Hi, my name is FraidKnot and I am a soupaholic.  I adore a good soup any time of year, but this is one of my favourites and I'll be making some very soon!

2 oxtails, disjointed
 1/4 c. oil
 flour seasoned with salt & pepper
 3 quarts water (add more if needed)
 1/2 c. chopped carrots
 1 c. chopped celery
 1 c. chopped onion
2 Tbs. chopped fresh parsley
Bouquet Garni:  sprigs of fresh parsley, a bay leaf, sprigs of fresh marjoram or thyme and 3-4 peppercorns tied up in a cheesecloth bundle

Dust oxtails with seasoned flour.  Brown well in deep pot in oil.  Add 2 
 quarts water, 1 tsp. salt and bouquet garni.  Simmer for 3 hours, stirring occasionally.  Remove oxtails to a platter and  let cool to the touch.  Skim fat from soup.  Bone the oxtails and add the meat to the soup.   Stir in remaining 1 quart water and the vegetables.  Simmer until vegetables are tender, about 30-45 minutes.  Remove bouquet garni.  Taste the soup and adjust seasonings as needed.  Stir in parsley and heat through.
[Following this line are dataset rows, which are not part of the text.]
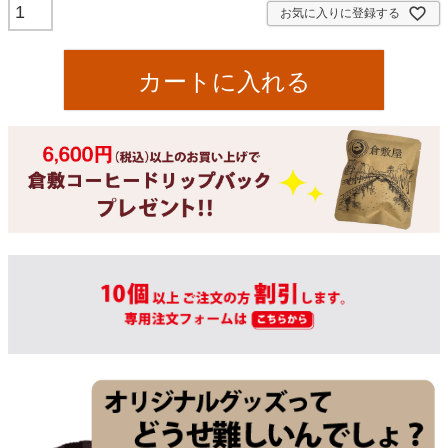
お気に入りに登録する
カートに入れる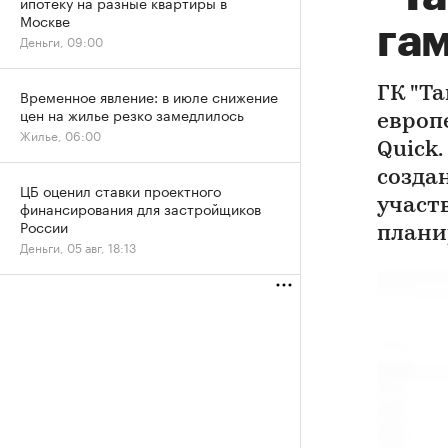
ипотеку на разные квартиры в
Москве
га
Деньги, 09:00
ГК "Т
Временное явление: в июле снижение
цен на жилье резко замедлилось
европ
Жилье, 06:00
Quick
созда
ЦБ оценил ставки проектного
участв
финансирования для застройщиков
России
плани
Деньги, 05 авг, 18:13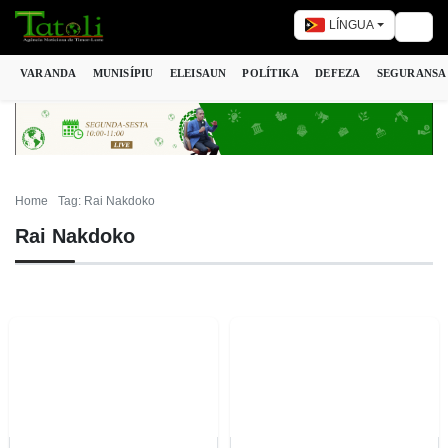
LÍNGUA
Togg
VARANDA
MUNISÍPIU
ELEISAUN
POLÍTIKA
DEFEZA
SEGURANSA
Home
Tag: Rai Nakdoko
Rai Nakdoko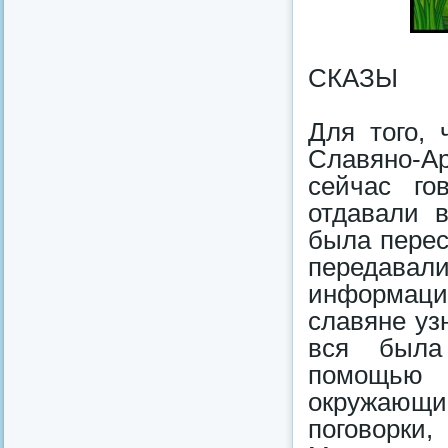
СКАЗЫ
Для того,
Славяно-А
сейчас го
отдавали 
была перес
передавал
информаци
славяне узн
вся была
помощью к
окружающи
поговорки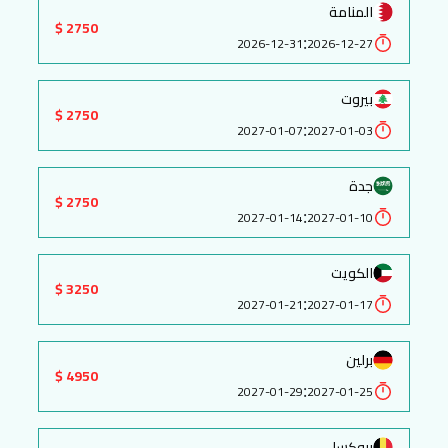
المنامة
2750 $
:
2026-12-31
2026-12-27
بيروت
2750 $
:
2027-01-07
2027-01-03
جدة
2750 $
:
2027-01-14
2027-01-10
الكويت
3250 $
:
2027-01-21
2027-01-17
برلين
4950 $
:
2027-01-29
2027-01-25
بروكسل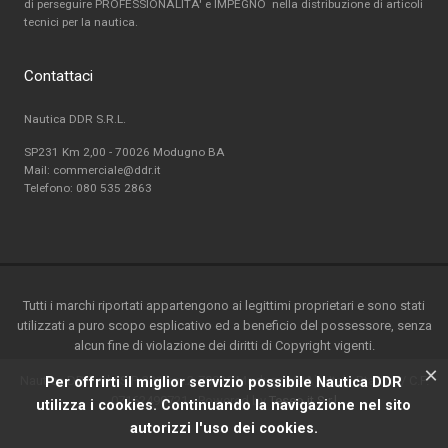
di perseguire PROFESSIONALITA' e IMPEGNO nella distribuzione di articoli
tecnici per la nautica.
Contattaci
Nautica DDR S.R.L.
SP231 Km 2,00 - 70026 Modugno BA
Mail: commerciale@ddr.it
Telefono:
080 535 2863
Tutti i marchi riportati appartengono ai legittimi proprietari e sono stati
utilizzati a puro scopo esplicativo ed a beneficio del possessore, senza
alcun fine di violazione dei diritti di Copyright vigenti.
×
Nautica DDR srl - S.P. 231 km.2-70026 Modugno(BA) - Italy-P.ta IVA / C.F.
Per offrirti il miglior servizio possibile Nautica DDR
07162490721 - Powered by
Teseo.it S.r.l
utilizza i cookies. Continuando la navigazione nel sito
autorizzi l'uso dei cookies.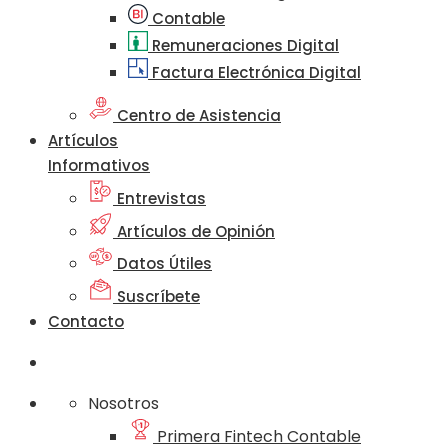
Contable
Remuneraciones Digital
Factura Electrónica Digital
Centro de Asistencia
Artículos
Informativos
Entrevistas
Artículos de Opinión
Datos Útiles
Suscríbete
Contacto
Nosotros
Primera Fintech Contable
Serves 8

Fraidy


----------



## pdswife (Oct 8, 2006)

lol... yep... me too.  I must confess.


I just happen to have some oxtails in the freezer.  
( I'll have to add some garlic and mushrooms too! )


----------



## Andy M. (Oct 8, 2006)

My supermarket sells oxtail already disjointed in a plastic tray.  So how much oxtail do I need in pounds and ouces.


----------



## Shunka (Oct 8, 2006)

Welcome to "soupaholics anonymous!" What a great soup to be addicted to, Fraidy!!!!!!!!! Thank you for posting your recipe!!!!!!


----------



## FraidKnot (Oct 9, 2006)

pdswife said:
			
		

> I just happen to have some oxtails in the freezer.
> ( I'll have to add some garlic and mushrooms too! )



That's the beauty of most soups; you can add or subtract just about anything you want!


----------



## FraidKnot (Oct 9, 2006)

Andy M. said:
			
		

> My supermarket sells oxtail already disjointed in a plastic tray.  So how much oxtail do I need in pounds and ouces.



Hmmm, beats me.  I buy them the same way you described.  I guess the weight is about 2-1/2 pounds.


----------